Про Свету он ничего не сказал, хотя выболтал почти все, даже работать долго не пришлось, только ногти ему сорвали, — как тут же заскулил и начал просто блевать информацией. Для нее она была просто одной из девочек, которую купили.

Я сжимал кулаки и челюсти. Бесился, — и снова носился по трассе на бешенной скорости.

И, мать вашу, в эти моменты, жалел о том, что сам, на хер, память не потерял! И снова не знал, — врет она или нет.

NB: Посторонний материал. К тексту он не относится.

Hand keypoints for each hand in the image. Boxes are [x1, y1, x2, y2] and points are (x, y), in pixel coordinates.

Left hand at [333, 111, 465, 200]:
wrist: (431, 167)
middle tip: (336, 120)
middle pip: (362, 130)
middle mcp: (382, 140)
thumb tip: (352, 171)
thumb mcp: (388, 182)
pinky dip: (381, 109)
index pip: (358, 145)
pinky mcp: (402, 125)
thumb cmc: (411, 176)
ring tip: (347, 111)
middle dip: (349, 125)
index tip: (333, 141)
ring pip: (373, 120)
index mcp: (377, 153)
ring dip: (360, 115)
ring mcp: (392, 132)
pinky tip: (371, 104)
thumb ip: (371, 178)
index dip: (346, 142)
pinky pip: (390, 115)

Но неизменно возвращался к ней. А она — неизменно меня ждала, даже если под утро. Рывком дергал на себя, — и таки терял ее, эту самую блядскую память. Все на хрен терял. Всего себя.

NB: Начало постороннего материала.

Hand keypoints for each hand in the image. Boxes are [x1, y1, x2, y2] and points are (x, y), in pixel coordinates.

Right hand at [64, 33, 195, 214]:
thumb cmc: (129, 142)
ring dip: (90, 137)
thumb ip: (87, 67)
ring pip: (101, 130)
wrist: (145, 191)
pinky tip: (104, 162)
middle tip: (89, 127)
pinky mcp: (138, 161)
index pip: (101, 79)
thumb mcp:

И я заталкивал эту память себе в грудь. Насильно заталкивал, до хруста в ребрах. Не хотел помнить. Все бы отдал, если бы прошлое стереть. Все, на хрен, прошлое, — и ее, и свое собственное. Только, блядь, такого ластика даже за собственную жизнь не выкупить.

Ведь память и о другом была. О том, что сам с ней сделал. И каждую ночь локти бы себе выгрызал, ненавидел себя до ярости лютой, — и вот эту память вовнутрь уже не затолкать, тут ребра уже не выдержат, все равно отторгнут, выплеснут обратно, чтобы давился этой памятью каждый раз.

И ведь, если не притворяется мой Лучик, если действительно забыла, — все равно вспомнит. Вспомнит ведь. И тогда я больше никогда не увижу этого ее взгляда, от которого живым себя впервые по-настоящему чувствую. Никогда на меня больше так не посмотрит. И это понимание скручивает меня всего на хрен от боли.